Context Position Bias in Small LLMs

The "Lost in the Middle" paper (Liu et al., 2023) showed that large models like GPT-3.5 perform worst when important information is buried in the middle of long contexts — a U-shaped accuracy curve.

Do small open-source models (2–4B parameters) behave the same way?

The Setup

Accuracy by document position — Gemma-2B recency bias, Gemma-4B middle dip, Llama-3B flat

Models: Gemma-2B, Gemma-4B, Llama-3B
Context: 70–100 documents per prompt with 7 hard distractors per question
Scale: 7 positions tested, ~500 trials per model
Hardware: Run locally on Apple Silicon

Results

Position bias heatmap across models and gold document positions

Early vs late position accuracy — statistical significance per model

Expected U-curve vs actual results for small models

Gemma-2B (Recency Bias)

Worst at the beginning (81.9%), best at the end (97.2%). Statistically significant preference for recent info (p=0.023).

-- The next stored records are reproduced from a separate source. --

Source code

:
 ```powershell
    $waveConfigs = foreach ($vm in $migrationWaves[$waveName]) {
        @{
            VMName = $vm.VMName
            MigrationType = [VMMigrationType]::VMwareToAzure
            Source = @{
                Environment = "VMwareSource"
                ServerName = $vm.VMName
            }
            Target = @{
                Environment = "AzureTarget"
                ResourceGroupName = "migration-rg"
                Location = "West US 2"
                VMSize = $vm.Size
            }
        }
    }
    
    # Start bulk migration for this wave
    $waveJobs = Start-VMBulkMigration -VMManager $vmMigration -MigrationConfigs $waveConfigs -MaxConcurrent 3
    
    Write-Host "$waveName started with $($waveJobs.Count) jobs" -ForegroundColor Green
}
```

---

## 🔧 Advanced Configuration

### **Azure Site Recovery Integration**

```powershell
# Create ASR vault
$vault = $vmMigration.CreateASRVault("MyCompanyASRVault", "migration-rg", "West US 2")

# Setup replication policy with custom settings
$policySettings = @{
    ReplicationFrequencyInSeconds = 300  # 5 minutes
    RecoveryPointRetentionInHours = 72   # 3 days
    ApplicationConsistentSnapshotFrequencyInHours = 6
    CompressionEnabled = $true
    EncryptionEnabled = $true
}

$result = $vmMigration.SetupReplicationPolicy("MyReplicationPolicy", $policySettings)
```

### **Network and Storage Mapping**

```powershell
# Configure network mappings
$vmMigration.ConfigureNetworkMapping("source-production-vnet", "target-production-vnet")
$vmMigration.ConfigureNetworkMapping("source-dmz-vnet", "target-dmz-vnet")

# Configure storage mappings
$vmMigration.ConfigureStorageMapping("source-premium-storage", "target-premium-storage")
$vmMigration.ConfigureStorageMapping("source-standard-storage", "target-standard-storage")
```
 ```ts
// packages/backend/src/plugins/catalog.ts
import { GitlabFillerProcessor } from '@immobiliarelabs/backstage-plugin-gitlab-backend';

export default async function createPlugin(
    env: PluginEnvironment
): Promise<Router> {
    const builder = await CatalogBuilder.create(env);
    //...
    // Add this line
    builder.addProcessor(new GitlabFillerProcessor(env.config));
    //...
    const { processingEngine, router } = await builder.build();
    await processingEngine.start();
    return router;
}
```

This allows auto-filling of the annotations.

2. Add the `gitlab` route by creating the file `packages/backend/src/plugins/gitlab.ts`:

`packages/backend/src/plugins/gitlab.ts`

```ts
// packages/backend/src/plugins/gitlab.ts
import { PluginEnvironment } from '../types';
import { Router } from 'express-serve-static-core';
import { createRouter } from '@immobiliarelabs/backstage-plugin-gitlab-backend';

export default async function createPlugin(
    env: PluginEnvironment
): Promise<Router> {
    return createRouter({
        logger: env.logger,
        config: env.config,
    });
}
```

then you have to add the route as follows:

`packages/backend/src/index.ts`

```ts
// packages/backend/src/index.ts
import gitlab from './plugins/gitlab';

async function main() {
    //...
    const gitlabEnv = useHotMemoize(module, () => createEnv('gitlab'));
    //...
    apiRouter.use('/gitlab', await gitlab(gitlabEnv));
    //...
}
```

Gemma-4B (Weak Middle Dip)

Similar upward trend, but its weakest point was actually position 50 (88.9%) — hinting at a mild middle dip. Not statistically significant (p=0.198).

Llama-3B (Flat/Stable)

Completely flat. Early and late positions were identical. No significant position effect (p=1.0).

The Lesson

Findings from GPT-scale papers don't always apply to 2–4B parameter models.

Run the stats: My first pass at n=30 showed "trends" that vanished or reversed at n=72.
Know your model: If you use Gemma-2B, document ordering is critical (put the best chunk last). If you use Llama-3B, it's far less sensitive.

Open questions

→

Does position bias change with different chunking strategies?

→

How does this interact with retrieval ranking in production RAG?

→

Do fine-tuned variants of these models show different patterns?